Textauszug:
★ ★ ★ ★ ★ ★ ★
Ich habe mein Hotel auf der Südspitze der Innenstadt gehabt und das hat mir ein anderes Avignon gezeigt. Viel weniger Touristisch, mit vielen Theatern, kleinen Bars und Restaurants.
Heute morgen habe ich mich wieder auf den Weg gemacht. Auf der Via Rohna Richtung Norden. Ich bin da nicht alleine unterwegs. Viele Velofahrer. Einzeln, Paarweise, Gruppen, Familien mit Kindrranhänger. Mit und ohne Gepäck. Alles scheint den schönen Radweg der Rohne entlang zu genießen.
Ein holländisches Paar, dass ich immer wieder treffe, erzählt von der letzten Nacht auf dem Campingplatz von Avignon. Sie hätten die halbe Nacht in den Waschräumen verbracht. Der Regen sei so stark gewesen, sie hätten einen Fluss durchs Zelt gehabt.
★ ★ ★ ★ ★ ★ ★
Bereitgestelltes Material:
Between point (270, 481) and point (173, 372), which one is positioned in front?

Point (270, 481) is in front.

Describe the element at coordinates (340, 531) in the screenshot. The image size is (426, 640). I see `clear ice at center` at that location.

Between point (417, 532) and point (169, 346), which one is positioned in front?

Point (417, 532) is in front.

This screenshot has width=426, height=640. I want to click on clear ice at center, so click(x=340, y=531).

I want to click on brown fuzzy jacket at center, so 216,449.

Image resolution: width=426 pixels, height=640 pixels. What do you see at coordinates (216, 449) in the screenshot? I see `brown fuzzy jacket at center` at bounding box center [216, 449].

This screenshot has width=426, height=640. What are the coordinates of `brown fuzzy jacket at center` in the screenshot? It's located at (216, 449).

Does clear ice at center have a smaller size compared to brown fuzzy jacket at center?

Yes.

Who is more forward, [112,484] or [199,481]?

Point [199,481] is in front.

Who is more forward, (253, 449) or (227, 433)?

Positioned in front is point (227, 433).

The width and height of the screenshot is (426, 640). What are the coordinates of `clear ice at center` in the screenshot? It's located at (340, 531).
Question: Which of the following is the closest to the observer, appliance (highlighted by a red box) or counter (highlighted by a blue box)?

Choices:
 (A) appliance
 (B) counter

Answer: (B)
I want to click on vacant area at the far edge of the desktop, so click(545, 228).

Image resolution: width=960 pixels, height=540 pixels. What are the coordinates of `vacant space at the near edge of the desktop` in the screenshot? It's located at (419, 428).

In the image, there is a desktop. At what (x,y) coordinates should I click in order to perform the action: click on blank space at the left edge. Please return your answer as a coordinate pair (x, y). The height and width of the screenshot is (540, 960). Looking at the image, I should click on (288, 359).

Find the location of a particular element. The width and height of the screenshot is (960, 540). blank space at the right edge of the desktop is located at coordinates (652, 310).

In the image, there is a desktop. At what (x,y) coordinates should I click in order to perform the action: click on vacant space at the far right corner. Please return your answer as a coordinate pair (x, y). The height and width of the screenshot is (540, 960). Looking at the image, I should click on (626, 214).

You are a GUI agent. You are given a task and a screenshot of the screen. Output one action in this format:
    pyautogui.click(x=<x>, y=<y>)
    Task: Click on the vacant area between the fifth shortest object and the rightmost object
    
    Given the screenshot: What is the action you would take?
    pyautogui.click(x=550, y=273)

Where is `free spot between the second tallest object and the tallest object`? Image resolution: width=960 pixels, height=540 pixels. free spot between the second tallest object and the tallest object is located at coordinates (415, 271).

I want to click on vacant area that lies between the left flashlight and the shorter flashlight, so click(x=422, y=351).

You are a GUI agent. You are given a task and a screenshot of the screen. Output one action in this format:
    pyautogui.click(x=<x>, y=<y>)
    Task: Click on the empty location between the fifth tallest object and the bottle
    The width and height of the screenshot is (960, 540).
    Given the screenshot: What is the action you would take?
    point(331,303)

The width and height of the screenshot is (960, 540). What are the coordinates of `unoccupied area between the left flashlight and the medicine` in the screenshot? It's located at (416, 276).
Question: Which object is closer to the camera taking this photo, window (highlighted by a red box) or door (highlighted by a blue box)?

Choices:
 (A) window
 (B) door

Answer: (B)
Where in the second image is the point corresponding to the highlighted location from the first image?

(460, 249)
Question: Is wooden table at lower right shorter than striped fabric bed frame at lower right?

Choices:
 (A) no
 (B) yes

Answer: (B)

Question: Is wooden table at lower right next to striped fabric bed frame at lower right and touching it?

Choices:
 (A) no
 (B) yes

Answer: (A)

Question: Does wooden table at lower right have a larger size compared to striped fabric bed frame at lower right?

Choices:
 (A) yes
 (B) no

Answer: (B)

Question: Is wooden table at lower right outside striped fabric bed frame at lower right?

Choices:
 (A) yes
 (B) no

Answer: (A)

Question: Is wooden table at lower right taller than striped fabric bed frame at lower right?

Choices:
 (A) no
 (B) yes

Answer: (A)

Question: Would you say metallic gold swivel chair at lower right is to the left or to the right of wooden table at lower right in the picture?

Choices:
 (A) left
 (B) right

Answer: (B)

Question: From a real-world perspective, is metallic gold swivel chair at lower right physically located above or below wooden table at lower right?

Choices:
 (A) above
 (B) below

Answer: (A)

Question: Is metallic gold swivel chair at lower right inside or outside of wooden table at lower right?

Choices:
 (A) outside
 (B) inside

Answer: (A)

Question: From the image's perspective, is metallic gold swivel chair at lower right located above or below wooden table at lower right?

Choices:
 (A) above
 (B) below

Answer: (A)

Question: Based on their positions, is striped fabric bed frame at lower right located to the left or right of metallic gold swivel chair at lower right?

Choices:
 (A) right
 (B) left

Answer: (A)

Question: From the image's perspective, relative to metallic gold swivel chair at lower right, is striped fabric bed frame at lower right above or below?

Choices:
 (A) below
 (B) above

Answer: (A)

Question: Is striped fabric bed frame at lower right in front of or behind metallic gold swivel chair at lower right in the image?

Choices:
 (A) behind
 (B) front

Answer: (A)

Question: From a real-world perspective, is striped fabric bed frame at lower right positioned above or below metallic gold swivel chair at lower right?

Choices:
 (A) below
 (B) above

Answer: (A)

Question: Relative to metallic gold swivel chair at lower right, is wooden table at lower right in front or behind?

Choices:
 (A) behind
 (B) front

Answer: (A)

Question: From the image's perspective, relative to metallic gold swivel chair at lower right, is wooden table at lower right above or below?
★ ★ ★ ★ ★ ★ ★
Material erkunden:
1) Wo lag laut dem Textauszug das Hotel in Avignon?
2) Setze den Reisebericht über die Fahrt entlang der Rhone im Anschluss an seinen letzten Satz fort.

Ergebnisse der Aufgaben:
1) Auf der Südspitze der Innenstadt.

2)
Ich fahre weiter als gewollt. Es läuft so ring, dass ich mich zwingen muss um Pausen zu machen. Sonst komme ich viel zu schnell in Lyon an. Da habe ich am 18.5. Mit Beat und eventuell Charly abgemacht, die mich ein Stück begleiten. Die Idee ist von da Nördlich der Saône entlang nach Dole und dann weiter dem Doubs entlang den gleichen Weg wie ich die Reise angefangen habe, nach Hause.